Représentations Collectives

Jung’s concept of the archetype has a pre-Jungian vocabulary. “Mythological research calls them ‘motifs’; in the psychology of primitives they correspond to Lévy-Bruhl’s concept of ‘représentations collectives,’ and in the field of comparative religion they have been defined by Hubert and Mauss as ‘categories of the imagination.’ Adolf Bastian long ago called them ‘elementary’ or ‘primordial thoughts’” (Jung, CW 9i §89). Jung’s point is plain: the existence of recurrent trans-cultural psychic patterns was already recognized in ethnology, comparative religion, and philosophy before he proposed the archetype.

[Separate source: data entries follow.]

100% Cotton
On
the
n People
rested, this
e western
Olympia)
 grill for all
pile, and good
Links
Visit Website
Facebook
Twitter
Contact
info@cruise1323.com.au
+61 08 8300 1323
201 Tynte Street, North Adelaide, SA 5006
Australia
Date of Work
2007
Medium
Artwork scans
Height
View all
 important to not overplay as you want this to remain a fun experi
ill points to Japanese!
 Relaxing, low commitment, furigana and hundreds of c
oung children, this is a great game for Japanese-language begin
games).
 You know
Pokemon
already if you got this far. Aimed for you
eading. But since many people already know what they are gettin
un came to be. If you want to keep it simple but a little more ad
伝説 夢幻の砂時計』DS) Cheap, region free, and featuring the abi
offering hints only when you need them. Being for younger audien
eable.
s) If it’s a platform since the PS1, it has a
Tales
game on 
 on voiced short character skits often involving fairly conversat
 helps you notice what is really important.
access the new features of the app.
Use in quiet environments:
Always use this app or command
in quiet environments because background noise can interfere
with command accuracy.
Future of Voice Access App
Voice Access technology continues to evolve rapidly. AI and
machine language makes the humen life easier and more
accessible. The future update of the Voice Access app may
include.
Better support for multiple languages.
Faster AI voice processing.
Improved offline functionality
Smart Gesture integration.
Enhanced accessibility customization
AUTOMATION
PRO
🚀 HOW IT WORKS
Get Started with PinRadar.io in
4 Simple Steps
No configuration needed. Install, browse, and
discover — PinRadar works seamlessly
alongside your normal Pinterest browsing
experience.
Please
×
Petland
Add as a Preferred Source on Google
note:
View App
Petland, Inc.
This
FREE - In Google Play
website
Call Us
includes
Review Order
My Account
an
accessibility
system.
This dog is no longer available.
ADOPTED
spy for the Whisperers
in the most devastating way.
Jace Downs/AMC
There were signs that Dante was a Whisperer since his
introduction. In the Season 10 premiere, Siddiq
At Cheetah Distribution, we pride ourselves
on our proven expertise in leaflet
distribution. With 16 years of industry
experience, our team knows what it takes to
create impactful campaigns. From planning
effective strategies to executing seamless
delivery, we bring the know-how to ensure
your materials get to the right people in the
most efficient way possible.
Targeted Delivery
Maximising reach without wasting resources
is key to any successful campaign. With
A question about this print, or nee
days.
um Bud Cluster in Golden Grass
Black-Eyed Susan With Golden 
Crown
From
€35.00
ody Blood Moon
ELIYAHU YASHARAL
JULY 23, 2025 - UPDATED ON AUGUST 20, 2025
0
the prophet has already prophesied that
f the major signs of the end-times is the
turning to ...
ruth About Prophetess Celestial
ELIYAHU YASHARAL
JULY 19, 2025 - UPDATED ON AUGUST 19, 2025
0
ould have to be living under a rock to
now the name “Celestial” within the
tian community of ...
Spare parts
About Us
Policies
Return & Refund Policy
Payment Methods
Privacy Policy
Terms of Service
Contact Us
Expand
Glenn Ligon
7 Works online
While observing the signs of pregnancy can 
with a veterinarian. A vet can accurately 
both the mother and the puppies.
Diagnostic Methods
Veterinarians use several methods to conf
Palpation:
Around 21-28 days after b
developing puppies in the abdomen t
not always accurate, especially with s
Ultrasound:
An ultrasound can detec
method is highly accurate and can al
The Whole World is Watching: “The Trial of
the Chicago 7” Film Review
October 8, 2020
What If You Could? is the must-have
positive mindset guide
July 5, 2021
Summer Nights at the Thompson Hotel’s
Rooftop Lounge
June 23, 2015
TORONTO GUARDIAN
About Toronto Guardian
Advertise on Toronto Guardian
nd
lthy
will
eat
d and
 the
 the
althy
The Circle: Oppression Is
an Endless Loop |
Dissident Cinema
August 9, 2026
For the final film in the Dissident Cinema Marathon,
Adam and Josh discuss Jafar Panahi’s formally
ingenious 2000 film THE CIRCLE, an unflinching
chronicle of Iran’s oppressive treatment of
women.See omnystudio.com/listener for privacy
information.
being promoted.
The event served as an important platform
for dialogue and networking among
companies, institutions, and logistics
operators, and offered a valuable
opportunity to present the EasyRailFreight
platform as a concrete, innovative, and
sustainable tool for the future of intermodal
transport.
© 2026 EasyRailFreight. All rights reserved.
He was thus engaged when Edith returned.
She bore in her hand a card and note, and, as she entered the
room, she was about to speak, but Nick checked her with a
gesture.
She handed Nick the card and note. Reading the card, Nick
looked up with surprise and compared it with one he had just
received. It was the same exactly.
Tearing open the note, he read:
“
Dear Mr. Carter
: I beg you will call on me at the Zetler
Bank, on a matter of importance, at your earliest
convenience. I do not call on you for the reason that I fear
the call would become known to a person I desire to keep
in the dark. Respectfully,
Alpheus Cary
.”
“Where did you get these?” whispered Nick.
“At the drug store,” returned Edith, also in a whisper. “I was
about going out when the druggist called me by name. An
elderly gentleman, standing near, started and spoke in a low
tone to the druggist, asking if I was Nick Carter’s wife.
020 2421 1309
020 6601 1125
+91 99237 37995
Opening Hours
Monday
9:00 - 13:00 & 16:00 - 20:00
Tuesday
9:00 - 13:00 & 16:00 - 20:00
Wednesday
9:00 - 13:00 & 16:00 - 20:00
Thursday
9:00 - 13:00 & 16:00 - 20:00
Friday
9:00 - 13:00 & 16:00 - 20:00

His contribution was to trace the same patterns to the same source in the individual psyche — to move the phenomenon from the sociology of collectives into the psychology of the dreamer.

The linking bridge is dream. “In dreams, fantasies, and other exceptional states of mind the most far-fetched mythological motifs and symbols can appear autochthonously at any time, often, apparently, as the result of particular influences, traditions, and excitations working on the individual, but more often without any sign of them. These ‘primordial images,’ or ‘archetypes,’ as I have called them, belong to the basic stock of the unconscious psyche and cannot be explained as personal acquisitions” (CW 8 §229).

Jung’s citation of Lévy-Bruhl is methodologically important. The représentations collectives of “primitive” societies were, in classical ethnology, treated as cultural artifacts — shared through tradition, transmitted across generations by custom. Jung accepts the observation and relocates the cause: the motifs recur because they are produced by an inherited psychic structure common to the species. Tradition and initiation transmit the content; the capacity to form the content is everywhere already there.